One of the problems is that Germany’s early focus on free-to-play browser-based online games — pioneered by companies such as Gameforge and Bigpoint — took a big hit in the transition to mobile gaming. Crytek, the biggest console game developer and maker of the CryEngine, also fell on hard times.

Germany’s mobile game companies such as Hamburg’s Goodgame Studios and Berlin’s Wooga are doing well, but they aren’t the biggest kids on the block when it comes to the global mobile gaming market.

Khaled Helioui, CEO of Bigpiont.

Above: Khaled Helioui, the CEO of Bigpoint.

Image Credit: Dean Takahashi

The hits will come, as the remaining German game companies are consolidating and doubling down on online and mobile game development. Hamburg’s Bigpoint has just five games under development, a lot fewer than it has had in the past, as it focuses on higher quality, said Khaled Helioui, chief executive of Bigpoint, in an interview with GamesBeat at its Berlin office.

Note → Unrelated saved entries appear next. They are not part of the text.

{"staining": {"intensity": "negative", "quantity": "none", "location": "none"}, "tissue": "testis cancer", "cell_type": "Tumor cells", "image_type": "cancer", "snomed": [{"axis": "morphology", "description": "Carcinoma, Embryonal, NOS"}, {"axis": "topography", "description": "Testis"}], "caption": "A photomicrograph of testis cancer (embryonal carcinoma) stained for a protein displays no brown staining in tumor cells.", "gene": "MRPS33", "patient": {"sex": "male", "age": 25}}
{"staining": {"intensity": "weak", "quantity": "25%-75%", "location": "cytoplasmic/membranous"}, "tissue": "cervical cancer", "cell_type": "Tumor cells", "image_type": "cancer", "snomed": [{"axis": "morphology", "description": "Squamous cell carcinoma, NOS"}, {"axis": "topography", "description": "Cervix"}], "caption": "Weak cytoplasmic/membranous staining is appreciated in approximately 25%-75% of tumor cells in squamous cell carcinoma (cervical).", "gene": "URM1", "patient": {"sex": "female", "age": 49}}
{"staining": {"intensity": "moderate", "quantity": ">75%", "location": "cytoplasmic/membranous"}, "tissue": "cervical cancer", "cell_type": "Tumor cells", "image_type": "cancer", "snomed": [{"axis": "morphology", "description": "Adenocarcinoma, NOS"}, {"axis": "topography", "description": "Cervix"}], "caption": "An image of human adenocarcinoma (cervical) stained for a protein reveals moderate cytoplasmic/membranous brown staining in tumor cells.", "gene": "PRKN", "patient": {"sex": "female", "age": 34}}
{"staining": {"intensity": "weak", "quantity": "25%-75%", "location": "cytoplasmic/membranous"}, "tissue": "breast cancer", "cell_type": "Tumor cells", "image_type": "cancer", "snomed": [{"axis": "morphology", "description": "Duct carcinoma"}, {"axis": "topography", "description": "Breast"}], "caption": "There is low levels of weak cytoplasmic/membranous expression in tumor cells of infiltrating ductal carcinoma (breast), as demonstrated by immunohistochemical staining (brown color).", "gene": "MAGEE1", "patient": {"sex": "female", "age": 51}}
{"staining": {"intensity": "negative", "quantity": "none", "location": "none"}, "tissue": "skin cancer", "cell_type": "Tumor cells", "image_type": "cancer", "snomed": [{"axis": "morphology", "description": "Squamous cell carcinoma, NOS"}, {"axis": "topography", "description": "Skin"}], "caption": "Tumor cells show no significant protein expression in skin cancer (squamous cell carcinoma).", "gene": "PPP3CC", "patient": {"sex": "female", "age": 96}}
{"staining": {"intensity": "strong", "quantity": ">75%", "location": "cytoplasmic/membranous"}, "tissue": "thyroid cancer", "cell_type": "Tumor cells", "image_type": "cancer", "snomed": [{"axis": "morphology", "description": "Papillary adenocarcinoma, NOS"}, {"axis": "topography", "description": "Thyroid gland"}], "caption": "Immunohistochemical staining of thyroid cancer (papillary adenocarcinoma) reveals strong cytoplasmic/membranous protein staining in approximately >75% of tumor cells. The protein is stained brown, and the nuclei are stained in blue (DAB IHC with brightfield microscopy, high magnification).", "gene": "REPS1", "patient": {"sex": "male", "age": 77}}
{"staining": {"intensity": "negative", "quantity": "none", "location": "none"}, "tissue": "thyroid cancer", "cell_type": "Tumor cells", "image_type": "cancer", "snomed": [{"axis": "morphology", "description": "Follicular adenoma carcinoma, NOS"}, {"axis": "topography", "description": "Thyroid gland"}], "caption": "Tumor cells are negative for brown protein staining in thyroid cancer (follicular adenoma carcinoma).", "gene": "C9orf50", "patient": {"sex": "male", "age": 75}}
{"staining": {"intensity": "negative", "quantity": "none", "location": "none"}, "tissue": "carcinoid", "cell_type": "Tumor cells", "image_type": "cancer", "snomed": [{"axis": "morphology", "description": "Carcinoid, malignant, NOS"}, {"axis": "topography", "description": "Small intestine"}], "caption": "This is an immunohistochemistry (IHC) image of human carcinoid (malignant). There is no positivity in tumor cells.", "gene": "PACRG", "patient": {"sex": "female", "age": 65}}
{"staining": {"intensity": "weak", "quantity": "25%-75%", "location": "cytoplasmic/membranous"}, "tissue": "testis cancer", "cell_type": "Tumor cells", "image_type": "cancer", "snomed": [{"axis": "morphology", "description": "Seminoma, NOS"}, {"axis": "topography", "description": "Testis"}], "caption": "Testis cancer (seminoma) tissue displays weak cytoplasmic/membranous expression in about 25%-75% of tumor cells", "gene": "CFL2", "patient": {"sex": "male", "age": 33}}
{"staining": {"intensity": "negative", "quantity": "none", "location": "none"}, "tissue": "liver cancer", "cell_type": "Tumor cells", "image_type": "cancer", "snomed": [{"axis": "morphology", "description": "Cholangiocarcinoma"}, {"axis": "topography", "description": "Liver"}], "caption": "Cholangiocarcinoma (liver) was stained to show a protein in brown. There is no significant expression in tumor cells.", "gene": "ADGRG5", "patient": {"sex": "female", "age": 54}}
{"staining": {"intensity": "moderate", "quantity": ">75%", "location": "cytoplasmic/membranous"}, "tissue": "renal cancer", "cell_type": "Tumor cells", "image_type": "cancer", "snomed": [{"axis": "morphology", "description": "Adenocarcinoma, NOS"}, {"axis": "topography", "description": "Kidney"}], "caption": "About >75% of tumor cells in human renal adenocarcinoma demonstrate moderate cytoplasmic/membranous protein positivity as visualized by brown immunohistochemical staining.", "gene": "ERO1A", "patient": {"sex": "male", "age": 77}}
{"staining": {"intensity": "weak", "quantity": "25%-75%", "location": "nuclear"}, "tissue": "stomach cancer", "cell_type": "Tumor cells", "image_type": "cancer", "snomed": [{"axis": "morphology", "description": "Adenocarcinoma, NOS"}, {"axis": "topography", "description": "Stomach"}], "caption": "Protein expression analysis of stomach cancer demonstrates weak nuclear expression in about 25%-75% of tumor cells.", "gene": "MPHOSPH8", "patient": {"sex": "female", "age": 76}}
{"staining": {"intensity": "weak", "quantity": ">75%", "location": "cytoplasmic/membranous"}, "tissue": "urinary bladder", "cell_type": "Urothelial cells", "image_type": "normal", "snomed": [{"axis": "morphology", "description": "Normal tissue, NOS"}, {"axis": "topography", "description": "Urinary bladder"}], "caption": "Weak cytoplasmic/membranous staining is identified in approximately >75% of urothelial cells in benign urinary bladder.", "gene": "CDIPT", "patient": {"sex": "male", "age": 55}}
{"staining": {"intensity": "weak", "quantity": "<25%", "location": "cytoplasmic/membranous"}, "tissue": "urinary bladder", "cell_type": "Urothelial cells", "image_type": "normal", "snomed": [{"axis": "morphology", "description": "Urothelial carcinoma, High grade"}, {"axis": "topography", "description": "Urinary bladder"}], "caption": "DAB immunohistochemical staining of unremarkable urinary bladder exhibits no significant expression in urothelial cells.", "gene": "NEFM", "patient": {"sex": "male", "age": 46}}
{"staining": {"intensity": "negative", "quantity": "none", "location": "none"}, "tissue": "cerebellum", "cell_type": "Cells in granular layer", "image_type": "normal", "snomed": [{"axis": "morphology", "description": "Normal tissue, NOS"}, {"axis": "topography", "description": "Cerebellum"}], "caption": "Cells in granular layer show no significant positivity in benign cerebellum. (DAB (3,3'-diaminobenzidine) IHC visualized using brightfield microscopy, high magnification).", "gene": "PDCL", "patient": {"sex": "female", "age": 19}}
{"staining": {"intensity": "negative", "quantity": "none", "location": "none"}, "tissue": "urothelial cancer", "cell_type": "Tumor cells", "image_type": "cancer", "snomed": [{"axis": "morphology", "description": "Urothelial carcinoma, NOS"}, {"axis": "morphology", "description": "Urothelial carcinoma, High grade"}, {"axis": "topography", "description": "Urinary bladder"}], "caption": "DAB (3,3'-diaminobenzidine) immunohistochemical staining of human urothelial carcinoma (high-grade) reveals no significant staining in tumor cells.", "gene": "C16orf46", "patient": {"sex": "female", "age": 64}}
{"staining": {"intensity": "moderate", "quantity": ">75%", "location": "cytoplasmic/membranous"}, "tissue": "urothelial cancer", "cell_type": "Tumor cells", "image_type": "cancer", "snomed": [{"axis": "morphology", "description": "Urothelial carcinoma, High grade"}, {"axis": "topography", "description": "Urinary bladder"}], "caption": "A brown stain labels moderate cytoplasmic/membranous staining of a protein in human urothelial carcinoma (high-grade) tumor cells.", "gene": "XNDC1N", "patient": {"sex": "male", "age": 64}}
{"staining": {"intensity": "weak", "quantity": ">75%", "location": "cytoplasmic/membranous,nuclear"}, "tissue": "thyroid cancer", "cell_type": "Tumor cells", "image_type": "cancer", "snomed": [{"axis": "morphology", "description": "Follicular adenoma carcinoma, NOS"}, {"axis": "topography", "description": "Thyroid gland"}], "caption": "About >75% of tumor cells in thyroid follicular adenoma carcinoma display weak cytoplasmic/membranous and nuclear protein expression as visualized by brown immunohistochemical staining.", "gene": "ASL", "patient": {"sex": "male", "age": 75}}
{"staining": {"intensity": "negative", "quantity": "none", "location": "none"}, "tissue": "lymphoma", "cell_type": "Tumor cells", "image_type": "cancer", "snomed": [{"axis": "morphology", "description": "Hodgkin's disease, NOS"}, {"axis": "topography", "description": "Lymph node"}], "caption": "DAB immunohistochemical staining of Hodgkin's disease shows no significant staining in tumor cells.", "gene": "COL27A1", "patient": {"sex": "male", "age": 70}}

“It’s been a hard couple of years for Germany,” Helioui said.

Reichart said that part of the problem is that the German market itself has been big enough for local developers to target it. The Quo Vadis conference went on for nine years before it switched from German to English-language talks.

“That’s a typical problem in Germany, where you have to force the Germans to think beyond the German market,” Reichart said. “We were pioneers in free-to-play, and we have to keep this position. If we lose this position, the few really successful companies we have in Germany will be bought or disappear.”

By comparison, Finland is so small as a domestic market that Supercell had to think about being global from day one. The thing that is changing is that Germany, particularly Berlin, is having great success attracting game developers from other regions. Wooga has 40 different nationalities among its 250-plus member staff.

Jens Begemann, CEO of Wooga.

Above: Jens Begemann, the CEO of Wooga.

Image Credit: Dean Takahashi

Jens Begemann, the chief executive of Berlin’s mobile gaming company Wooga, told me that of the top 30 German corporations, none are based in Berlin. That means that the region doesn’t prosper because it has giant companies that employ tons of people. Rather, Berlin has to create jobs in other ways.

“Berlin has to grow through its startups,” Begemann said. “And we have to find talent from other places and bring them to Berlin. The good thing is they are willing to come. This is a place where they can get by without knowing a word of German.”

The mixture of local and foreign employees is good. The transplants should bring more creativity to Germany than it has historically had. Nicole Demeo, the chief marketing officer at Glispa and an American expat who visits Berlin a couple of times a month, said that German companies are solid, but they need help with marketing themselves. And slowly, that talent is relocating to Berlin.

“It’s a real expat community here,” she said. “It has taken some time, but Berlin’s startup community is really strong.”